A Billancourt, on est vite convaincu. Si la toute nouvelle R8 s’impose en tant que modèle, il convient toutefois de transformer cette paisible familiale en bombinette de course. Chez Renault, on connaît un certain Amédée Gordini. Il a déjà travaillé sur les Dauphine de compétition. Immigré italien, pilote-constructeur dans les années trente, ruiné vingt ans plus tard, il est installé aujourd’hui dans un petit atelier du boulevard Victor, à Paris.
« Le sorcier », comme certains le surnomment, commence l’analyse de cette propulsion, dont la mécanique est positionnée en porte-à-faux arrière. Reprenant le petit 956 cm3 de l’Estafette, Gordini remplace les carburateurs Solex par des Weber, redessine la culasse, porte la cylindrée à 1 108 cm3. Avec les 77 ch qu’il en tire, la R8 atteint 170 km/h ! Mais, boulevard Victor, on ne travaille pas que sur le moteur. Le châssis et certaines pièces sont également renforcés. Et puis, il y a ces deux bandes blanches, parallèles, qui courent tout le long d’une carrosserie bleu France. Nous sommes en octobre 1964, un mythe vient de naître.

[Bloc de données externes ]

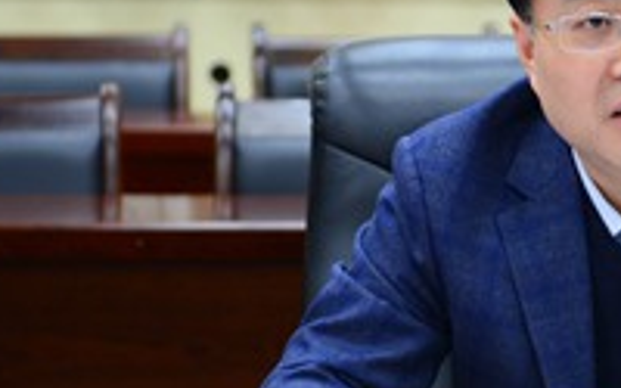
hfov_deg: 13.1
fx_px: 2674
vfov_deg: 8.3
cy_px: 237
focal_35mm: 158
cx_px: 641
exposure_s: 1/60
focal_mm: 70
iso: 800
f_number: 2.8
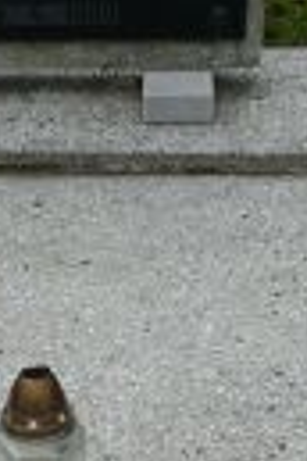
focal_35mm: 135
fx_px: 1727
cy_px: 597
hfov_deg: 10.0
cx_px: -93
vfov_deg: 14.6
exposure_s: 1/200
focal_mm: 7.4
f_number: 4.5
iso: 100
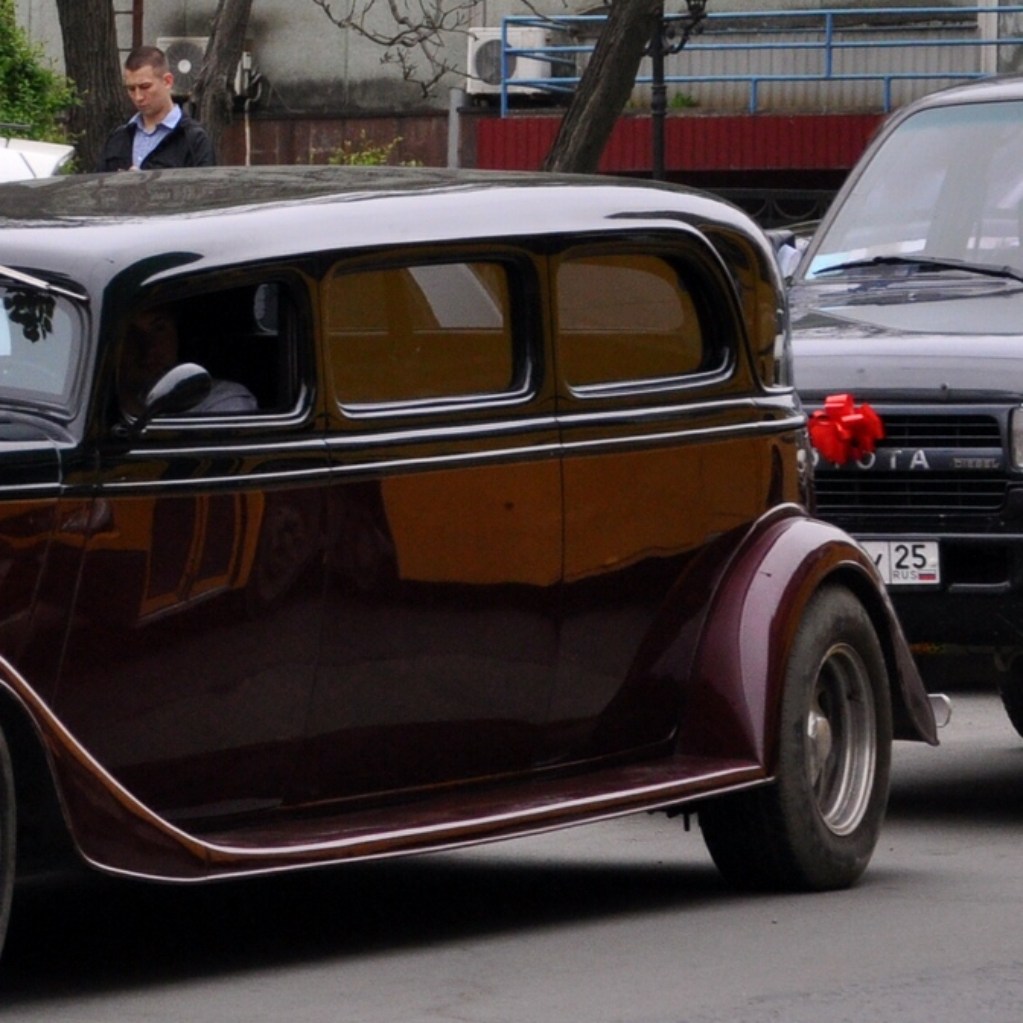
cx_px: 3
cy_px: 428
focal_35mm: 165
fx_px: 5517
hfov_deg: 10.5
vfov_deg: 10.6
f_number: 5
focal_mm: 58
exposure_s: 1/1000
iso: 640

Le succès d’estime est immédiat. Moins chère que ses rivales directes comme, notamment, la Mini Cooper S, la Gorde, comme on l’appelle, triomphe déjà en rallyes ! Pilotée par Pierre Orsini, elle gagne son premier Tour de Corse en 1965 ! La même année, Renault lance la « Coupe Renault 8 Gordini » selon le principe monotype imaginé deux ans plus tôt. Le succès est au rendez-vous. Pourtant, sans remettre en cause ni l’existence ni l’esprit de la Coupe, les pilotes se plaignent de plusieurs choses. D’abord, la boîte n’a que 4 rapports, ils en voudraient 5. Ensuite, la puissance du moteur leur paraît insuffisante. Enfin, l’organisation de la Coupe ne leur convient pas, car les épreuves se déroulent tant sur circuits qu’en rallyes régionaux.
Renault et Gordini vont démontrer une réactivité exceptionnelle. Dès 1966 apparaît la R8 Gordini 1 300 ! Elle dispose d’une boîte 5, d’un bloc de 1 255 cm3, et de 88 ch. Extérieurement, elle se différencie de sa petite sœur par l’ajout de deux phares ronds. De son côté, Renault revoit le règlement de la Coupe qui, dorénavant, se déroulera exclusivement sur les plus beaux circuits français. De nombreux talents vont éclore de cette pépinière. Certains d’entre eux, c’est sûr, n’auraient jamais pu faire carrière sans la « Coupe Gorde » !
L’épopée de la R8 Gordini s’achèvera sur le circuit Paul Ricard, un week-end de juillet 1970. En son honneur, un monumental meeting réunissant 3 000 gordinistes y est organisé. On l’appellera le « Jour G » ! La R8 Gordini s’éteint et passe le témoin à une autre Gordini. La R12, elle aussi, fera les beaux jours des circuits français. Mais ses roues motrices sont à l’avant… Plus rien ne sera tout à fait comme avant.